文書の抜粋

左目と同じように
黒目がとおくに見えるようになって一週間。
今朝、お薬がきれたついでにと
「さば」をともない
病院へ行ってきた。
すこし、早めに出かけたおかげで
いつもは座れないほどにごったがえしている待合室も
比較的静かで
待ち時間に持ってきた「平岩弓枝」の本も読めた。
「やはり同じ症状・・・」
「かわいそうだけど、いずれ失明・・・」
「緑内障・・・」
診察室のなかでは
先生のおっしゃることを
一言も聞きのがさまいと必死のはずなのに
診察室から出てきたとたん
いろいろなことが不鮮明になってしまう。
単に歳のせいなのか、
自分の精神状態を維持するための動物的防御本能なのか。
いずれにせよ、
守らなくてはいけないのは
ねこもりやの精神状態ではなく
当の本人の不安なこころだ。
すこしづつ見えなくなる今まで見えていた世界。
あれだけ
走り回っていた
長いブロック塀も
ひなたぼっこに最適のおとなりのお家の屋根も
普通に歩けていた家の中でさえ
きっと
今後は大きな障害になる。

課題
通院について書かれた本文を読み、次の問いに答えなさい。
1. 今朝、病院へ行ったときに連れて行ったのは何か。
2. 早めに出かけたおかげで、待合室はどうだったか。
3. 待ち時間に読めたのは、だれの本か。

元データ
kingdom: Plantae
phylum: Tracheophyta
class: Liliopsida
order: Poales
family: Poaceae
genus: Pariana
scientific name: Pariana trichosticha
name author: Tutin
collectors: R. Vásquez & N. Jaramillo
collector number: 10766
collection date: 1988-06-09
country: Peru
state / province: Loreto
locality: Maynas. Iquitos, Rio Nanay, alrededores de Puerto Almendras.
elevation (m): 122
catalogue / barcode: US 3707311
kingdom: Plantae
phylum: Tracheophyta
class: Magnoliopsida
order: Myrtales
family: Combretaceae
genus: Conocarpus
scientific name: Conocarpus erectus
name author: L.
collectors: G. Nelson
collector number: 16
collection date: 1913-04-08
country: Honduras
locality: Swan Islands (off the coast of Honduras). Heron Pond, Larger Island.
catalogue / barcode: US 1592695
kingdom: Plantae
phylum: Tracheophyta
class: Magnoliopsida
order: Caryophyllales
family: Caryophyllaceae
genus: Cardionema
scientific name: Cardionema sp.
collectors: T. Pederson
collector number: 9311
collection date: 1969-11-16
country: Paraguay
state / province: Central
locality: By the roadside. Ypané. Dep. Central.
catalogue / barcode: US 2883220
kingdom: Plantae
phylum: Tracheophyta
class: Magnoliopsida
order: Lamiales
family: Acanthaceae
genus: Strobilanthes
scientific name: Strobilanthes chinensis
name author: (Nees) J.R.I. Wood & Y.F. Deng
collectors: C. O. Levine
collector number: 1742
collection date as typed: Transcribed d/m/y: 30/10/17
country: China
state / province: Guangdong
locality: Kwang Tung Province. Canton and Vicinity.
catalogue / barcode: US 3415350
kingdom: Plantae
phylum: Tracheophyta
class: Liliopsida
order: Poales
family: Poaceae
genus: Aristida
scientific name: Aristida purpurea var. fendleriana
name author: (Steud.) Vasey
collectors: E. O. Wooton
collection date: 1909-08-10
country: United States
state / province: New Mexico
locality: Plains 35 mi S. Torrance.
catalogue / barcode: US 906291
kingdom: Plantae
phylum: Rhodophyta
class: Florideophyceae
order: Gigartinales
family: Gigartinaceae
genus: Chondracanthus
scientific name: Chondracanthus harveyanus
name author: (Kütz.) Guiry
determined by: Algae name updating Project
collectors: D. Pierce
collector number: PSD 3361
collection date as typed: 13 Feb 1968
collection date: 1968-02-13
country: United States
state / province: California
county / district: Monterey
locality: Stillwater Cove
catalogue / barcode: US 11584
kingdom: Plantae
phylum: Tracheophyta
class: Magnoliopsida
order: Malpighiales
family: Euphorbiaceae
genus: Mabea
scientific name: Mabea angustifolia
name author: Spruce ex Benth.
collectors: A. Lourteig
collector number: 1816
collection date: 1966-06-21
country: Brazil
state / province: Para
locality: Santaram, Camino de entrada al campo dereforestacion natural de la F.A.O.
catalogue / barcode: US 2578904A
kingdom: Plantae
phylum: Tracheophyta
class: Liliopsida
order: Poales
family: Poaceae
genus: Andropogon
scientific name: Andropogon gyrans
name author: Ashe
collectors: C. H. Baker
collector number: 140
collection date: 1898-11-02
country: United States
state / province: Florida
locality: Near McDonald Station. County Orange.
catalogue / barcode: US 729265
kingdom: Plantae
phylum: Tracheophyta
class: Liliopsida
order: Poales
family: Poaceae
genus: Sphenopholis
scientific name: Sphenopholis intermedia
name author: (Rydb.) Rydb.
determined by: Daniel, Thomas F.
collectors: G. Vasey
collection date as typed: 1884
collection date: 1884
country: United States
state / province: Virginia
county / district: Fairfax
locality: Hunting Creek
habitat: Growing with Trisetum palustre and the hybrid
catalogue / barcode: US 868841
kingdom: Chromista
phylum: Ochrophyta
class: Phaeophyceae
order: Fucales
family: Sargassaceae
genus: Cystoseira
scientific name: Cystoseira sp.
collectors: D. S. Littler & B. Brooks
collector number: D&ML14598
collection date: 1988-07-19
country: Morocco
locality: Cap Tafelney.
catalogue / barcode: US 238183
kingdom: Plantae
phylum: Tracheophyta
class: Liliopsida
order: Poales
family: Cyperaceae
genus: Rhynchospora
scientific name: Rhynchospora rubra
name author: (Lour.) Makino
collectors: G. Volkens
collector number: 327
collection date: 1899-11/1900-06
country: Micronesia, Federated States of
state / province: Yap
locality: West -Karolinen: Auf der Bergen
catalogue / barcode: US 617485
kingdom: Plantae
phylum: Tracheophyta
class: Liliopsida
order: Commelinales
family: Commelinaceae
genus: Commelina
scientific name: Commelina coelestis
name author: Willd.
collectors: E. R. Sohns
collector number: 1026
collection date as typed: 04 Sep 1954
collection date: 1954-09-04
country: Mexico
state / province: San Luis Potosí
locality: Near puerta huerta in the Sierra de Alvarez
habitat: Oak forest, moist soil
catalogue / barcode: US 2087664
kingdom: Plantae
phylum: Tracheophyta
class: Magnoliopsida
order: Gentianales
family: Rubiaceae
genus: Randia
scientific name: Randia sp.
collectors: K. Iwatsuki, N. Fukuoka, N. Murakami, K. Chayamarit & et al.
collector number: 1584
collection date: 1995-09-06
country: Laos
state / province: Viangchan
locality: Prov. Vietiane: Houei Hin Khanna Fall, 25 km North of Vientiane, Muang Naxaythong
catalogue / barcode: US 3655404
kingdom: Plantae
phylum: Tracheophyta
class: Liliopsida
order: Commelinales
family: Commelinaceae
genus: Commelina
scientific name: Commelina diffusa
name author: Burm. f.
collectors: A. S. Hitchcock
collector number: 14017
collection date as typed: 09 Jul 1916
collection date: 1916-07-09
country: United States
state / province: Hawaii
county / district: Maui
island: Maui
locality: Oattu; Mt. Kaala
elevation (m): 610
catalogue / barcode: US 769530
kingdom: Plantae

解答
1. 「さば」を連れて行った。
2. いつもは座れないほど混んでいるが、比較的静かだった。
3. 「平岩弓枝」の本が読めた。